Beginning at whichever line contains "inspection levels: a", reproduce each line of the records below word for word, ending with the last, and add nothing.
--
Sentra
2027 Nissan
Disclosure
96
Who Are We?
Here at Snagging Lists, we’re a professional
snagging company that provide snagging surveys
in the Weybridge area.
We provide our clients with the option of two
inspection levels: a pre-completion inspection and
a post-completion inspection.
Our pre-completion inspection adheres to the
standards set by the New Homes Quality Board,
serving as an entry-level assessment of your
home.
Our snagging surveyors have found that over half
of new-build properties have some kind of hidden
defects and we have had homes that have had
--
### Your response
inspection levels: a pre-completion inspection and
a post-completion inspection.
Our pre-completion inspection adheres to the
standards set by the New Homes Quality Board,
serving as an entry-level assessment of your
home.
Our snagging surveyors have found that over half
of new-build properties have some kind of hidden
defects and we have had homes that have had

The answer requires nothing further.